→ TEXT PROVIDED

Seven months beyond the date when Elon Musk tweeted that Starlink satellite broadband service would emerge from its beta testing phase, customer complaints are on the increase, based primarily upon service areas and hardware delivery delays. The Starlink service for RVers and other mobile users has been subject to slow hardware deliveries and an ambiguous roaming policy.
Starlink aimed to address the issue of unresponsive Starlink customer service at the end of April by posting a Reddit message including an apology of sorts for the slow customer service and stating that someone would reply “eventually.”
While that was not precisely what current Starlink customers or those waiting for Starlink hardware were hoping for, things did start happening right away once Starlink posted its response to the customer issues.
Starlink’s roaming policy addresses RVers’ concerns
SpaceX announced on May 1 an actual policy on roaming and service coverage, something that had been manifestly lacking before. Customers will have Starlink service, albeit at “lower service levels,” while roaming on the North American continent, which should be of particular interest to RVers. Until that announcement, service while roaming was a feature that a Starlink customer might or might not have, and there was no official Starlink policy on record. However, if a Starlink user discovered the ability to use the service while traveling away from the stated service address, there was no additional charge for the roaming service. That, too, changed.
Price increases source of frustrations
In March, Starlink announced a price increase, purportedly due to escalating inflation. The price of Starlink hardware increased from $500 to $550 for those customers who had paid a $100 deposit. New customers will now pay $600 for the hardware package. Monthly Starlink service rose from $99 to $110 for all users. And on top of that, there would be a $25 per month “roaming fee.”
Some Starlink customers fumed and a few canceled their service. But far more took to online forums to put things into perspective, pointing out that Starlink users are accessing a tremendous amount of technology for a very modest price.
Starlink explained in a message to customers:
For an additional monthly fee, the Portability feature enables users to temporarily move their Starlink to new locations in order to receive service anywhere within the same continent Starlink provides active coverage. To see active coverage areas, please view the Starlink Availability Map. Portable users are served best effort and can expect lower service levels than fixed users, particularly in areas marked as “Waitlist” on the Availability Map.
Customer service: A priority
So, there you have it. Starlink has codified its roaming policy for mobile users. Elon Musk further endorsed the viability of Starlink for RVers and mobile users in a tweet on May 5, 2022: “Starlink is awesome for RVs, camping or any activity away from cities.”
It appears that Starlink has now prioritized customer service communications and is working to clarify the complex set of rules and details contained in its various service agreements. You can read those here.

→ DATASET ENTRIES

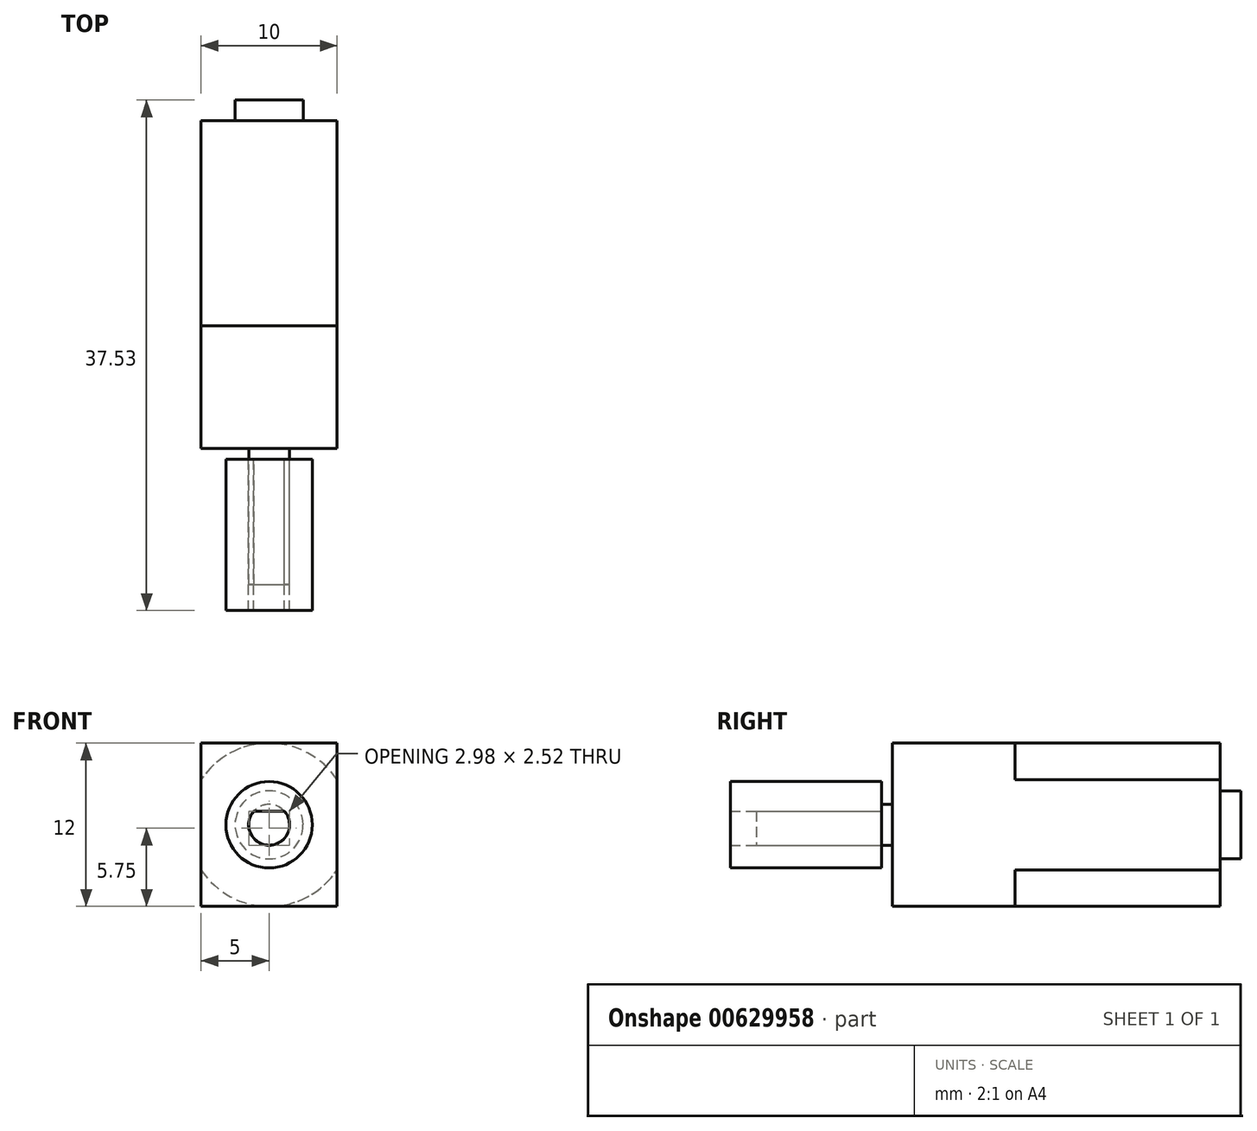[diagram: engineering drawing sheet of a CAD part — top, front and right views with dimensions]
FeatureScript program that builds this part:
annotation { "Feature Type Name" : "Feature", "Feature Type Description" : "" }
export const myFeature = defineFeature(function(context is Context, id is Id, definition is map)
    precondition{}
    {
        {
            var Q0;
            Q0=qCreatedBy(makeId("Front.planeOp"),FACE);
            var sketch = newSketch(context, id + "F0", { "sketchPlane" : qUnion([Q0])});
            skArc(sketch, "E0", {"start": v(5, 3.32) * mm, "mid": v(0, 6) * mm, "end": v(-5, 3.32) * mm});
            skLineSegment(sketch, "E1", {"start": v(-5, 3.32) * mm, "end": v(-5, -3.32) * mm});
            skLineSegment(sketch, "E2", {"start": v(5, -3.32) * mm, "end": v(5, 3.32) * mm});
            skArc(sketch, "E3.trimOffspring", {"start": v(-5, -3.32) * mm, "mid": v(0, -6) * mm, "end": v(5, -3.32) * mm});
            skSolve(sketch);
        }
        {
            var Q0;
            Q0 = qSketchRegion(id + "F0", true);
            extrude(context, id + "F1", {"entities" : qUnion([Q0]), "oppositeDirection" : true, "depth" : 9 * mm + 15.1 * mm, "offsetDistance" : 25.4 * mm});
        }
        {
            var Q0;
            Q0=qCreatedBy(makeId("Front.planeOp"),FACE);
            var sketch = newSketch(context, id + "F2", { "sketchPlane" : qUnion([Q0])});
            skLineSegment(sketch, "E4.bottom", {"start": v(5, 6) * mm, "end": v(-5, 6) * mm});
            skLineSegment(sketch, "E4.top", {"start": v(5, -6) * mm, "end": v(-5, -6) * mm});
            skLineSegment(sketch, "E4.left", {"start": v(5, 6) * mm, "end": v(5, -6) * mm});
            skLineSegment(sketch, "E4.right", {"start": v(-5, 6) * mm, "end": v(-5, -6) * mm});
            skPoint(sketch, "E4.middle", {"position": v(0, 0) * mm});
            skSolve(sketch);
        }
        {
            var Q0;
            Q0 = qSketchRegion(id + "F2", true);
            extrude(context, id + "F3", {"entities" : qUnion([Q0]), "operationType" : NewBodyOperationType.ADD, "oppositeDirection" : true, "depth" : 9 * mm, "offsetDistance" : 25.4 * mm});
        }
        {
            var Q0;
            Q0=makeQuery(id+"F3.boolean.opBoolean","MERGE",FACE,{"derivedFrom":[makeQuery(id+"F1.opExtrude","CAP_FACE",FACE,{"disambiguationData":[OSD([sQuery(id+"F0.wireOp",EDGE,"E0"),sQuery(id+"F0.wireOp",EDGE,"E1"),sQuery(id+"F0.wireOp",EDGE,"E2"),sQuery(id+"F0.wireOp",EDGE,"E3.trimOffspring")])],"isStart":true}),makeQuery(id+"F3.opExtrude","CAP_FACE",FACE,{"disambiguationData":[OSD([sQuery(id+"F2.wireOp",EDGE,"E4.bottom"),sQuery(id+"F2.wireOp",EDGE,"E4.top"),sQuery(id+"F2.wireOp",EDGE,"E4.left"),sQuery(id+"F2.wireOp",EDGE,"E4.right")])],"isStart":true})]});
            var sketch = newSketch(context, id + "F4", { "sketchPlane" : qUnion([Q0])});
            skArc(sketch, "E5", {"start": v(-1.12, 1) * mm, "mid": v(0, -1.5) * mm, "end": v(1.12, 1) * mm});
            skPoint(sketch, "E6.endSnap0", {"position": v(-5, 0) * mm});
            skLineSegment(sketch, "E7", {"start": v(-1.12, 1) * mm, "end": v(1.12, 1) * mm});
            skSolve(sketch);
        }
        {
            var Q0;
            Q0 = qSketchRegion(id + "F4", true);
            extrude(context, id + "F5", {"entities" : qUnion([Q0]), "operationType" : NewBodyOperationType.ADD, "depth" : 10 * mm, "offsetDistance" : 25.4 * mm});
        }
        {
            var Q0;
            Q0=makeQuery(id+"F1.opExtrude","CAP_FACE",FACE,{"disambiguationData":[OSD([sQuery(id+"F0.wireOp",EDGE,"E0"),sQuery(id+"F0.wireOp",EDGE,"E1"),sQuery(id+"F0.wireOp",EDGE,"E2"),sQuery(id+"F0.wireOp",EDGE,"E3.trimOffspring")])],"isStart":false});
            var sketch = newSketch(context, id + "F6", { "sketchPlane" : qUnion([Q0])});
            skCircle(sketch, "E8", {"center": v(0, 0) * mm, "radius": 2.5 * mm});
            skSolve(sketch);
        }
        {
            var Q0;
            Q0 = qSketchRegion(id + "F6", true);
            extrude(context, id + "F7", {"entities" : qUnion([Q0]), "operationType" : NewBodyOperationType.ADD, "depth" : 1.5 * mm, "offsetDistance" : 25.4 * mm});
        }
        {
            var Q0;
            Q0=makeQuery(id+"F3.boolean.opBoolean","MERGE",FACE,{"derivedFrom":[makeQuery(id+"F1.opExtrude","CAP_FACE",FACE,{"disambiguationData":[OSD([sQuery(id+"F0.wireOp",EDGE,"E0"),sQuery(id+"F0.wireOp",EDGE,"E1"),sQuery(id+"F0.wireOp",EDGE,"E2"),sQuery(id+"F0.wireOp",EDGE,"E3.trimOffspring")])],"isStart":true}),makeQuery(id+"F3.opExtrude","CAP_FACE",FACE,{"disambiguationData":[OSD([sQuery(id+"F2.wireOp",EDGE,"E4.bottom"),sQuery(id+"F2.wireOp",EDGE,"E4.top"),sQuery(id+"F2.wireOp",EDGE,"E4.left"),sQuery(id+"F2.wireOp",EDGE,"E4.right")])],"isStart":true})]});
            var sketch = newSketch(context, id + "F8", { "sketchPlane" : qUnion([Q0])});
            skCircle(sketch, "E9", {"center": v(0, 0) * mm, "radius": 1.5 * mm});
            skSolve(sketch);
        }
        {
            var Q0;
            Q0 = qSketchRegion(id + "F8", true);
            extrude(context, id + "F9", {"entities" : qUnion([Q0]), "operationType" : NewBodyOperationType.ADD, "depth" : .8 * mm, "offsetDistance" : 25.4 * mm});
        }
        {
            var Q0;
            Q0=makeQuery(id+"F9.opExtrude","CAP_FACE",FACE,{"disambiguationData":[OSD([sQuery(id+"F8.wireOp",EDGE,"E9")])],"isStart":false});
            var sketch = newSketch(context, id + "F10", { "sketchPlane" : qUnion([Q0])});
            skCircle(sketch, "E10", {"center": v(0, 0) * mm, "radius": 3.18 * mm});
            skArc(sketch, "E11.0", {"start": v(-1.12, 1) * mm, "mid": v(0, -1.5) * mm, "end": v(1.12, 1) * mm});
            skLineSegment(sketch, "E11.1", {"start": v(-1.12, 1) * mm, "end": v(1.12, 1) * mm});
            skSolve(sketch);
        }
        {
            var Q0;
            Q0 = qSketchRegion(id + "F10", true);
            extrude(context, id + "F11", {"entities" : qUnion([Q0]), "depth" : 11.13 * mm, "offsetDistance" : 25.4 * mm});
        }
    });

→ REQUIREMENTS
1. Answer these from the Starlink article:
(a) On what date did SpaceX announce its roaming policy?
(b) What did monthly Starlink service rise to, and from what price?
(c) What did Elon Musk's tweet of May 5, 2022 say?
2. List every dollar amount that appears in the Starlink article.
3. Write the next part of the Starlink article, picking up after its last sentence.
The rows after the Starlink article aren't needed here.

→ WRITTEN ANSWERS
1.
(a) May 1.
(b) It rose from $99 to $110.
(c) "Starlink is awesome for RVs, camping or any activity away from cities."

2. $500, $550, $100, $600, $99, $110, $25

3.
I know a full timer who got the StarLink for his RV. That was last month so I am waiting to see how he likes it. He’s a YouTuber so internet upload speed is more important to him than download. When we travel I will occasionally need good upload speed but I don’t even want a satellite dish service and prefer to stream.
This will benefit full-timers not us who only travel a couple months at a time. Just got back from a H*** trip with no internet from ATT Mobile or Verizon hot spot. First time ever this kind of a problem in Palm Springs, Phoenix, and Parker, AZ. No cell or internet.
We can’t just take our Starlink with us as we have cameras and alarms it operates when were gone.
So far I’m loving it. My price went up $36.00 since I first got it but that’s due to the $10.00 price increase and the roaming ability. My fixed address is in AZ, I’m currently in San Diego for the next 5 months using the roaming feature. I have noticed some slight degradation in service but I have zero problems streaming. My concern is now they say that after a few months of “roaming” at the same location I may lose service altogether. Only time will tell.
I just want a good price for data ratio, cel Hotspot prices are ridiculous, 80$ for 30gigs, boost has 50 for 50 but you can still burn threw that quick, if I could get like 100gigs for 100$ or less would be awesome. I know these phone companies could do it, they give data away on phones.
The hope is that Starlink will provide fast speeds – based on test results I have read it is faster than our umbilical cord in AZ – that means we should be able to stream things like Netflix and Prime and what have you. In most cases you cannot do that with any provider – AT&T – Verizon – what have you. You should not be streaming with RV park WiFi as it takes away from everyone else. So for those who want high speed internet anywhere we go on this continent it seems Starlink is the only answer. Between our Verizon phones and DirecTV we pay more per month as it is. We paid about $1,500 for our DirecTV Dish and a lot for phones etc so we can get communications wherever we go. But we don’t get everything everywhere and Starlink could and should be the answer to all those shortcomings. Sounds like a deal to me.
Great service, especially for those who boondock and are full time RVers. This tremendous job, took hundreds of satellites strategically placed in precise orbits. The latest benefit was when Musk ordered this satellite network to stop the Russians, who were jamming the Ukrainian communications! By sending a line of code through this satellite network, it halted the Russians nefarious actions against the Ukrainian Citizens, and Military, fighting back the invasion. Thanks to Musk, that was truly a lifesaver action to help!
Notice they said service away from the cities. No guarantees. What about campgrounds with a bunch of those units too. They can’t overload those satellites. It’s a reason people are put on a waiting list. We’ll know by next spring when the snowbirds give their reviews.
“Starlink is awesome for RVs, camping or any activity away from cities.”
$135 per month (with roaming) plus a $600 upfront cash outlay. Sounds more awesome for Elon than the RVers.
If you lived in a rural area where you might get dsl, you’d understand how significant this is…
Apparently you have never struggled with internet while fulltime rving.
Just get me off the wait list which I’ve been on for over a year.
Nothing in this release would even inspire me to change from my current mobile iNet provider. So far, have never been without service for the 3 years that we have had service over the cellular towers. $50 a month is a very reasonable price, plus the one time fee of $35 for the “hotspot.”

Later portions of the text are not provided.